WHAT YOU SHOULD DO >> Copy out the text lines from all of the items below exactly as they appear. Leave out the pictures.

Page images with their extracted text
===============
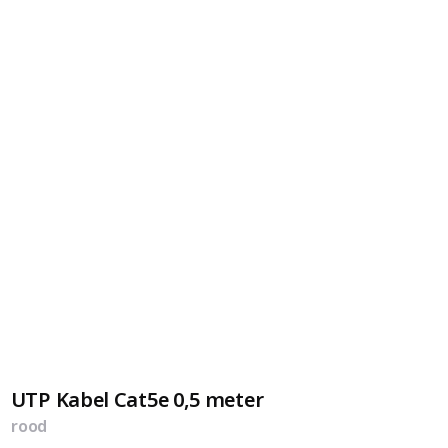
UTP Kabel Cat5e 0,5 meter
rood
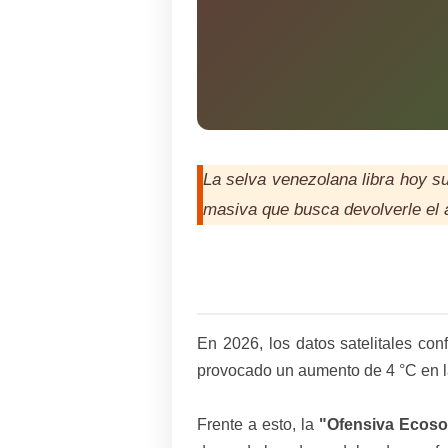
La selva venezolana libra hoy su
masiva que busca devolverle el a
En 2026, los datos satelitales con
provocado un aumento de 4 °C en la
Frente a esto, la
"Ofensiva Ecosoc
===============
SOLUTION FOR THIS EXERCISE >>
UTP Kabel Cat5e 0,5 meter
rood
La selva venezolana libra hoy su
masiva que busca devolverle el a
En 2026, los datos satelitales con
provocado un aumento de 4 °C en la
Frente a esto, la
"Ofensiva Ecosoc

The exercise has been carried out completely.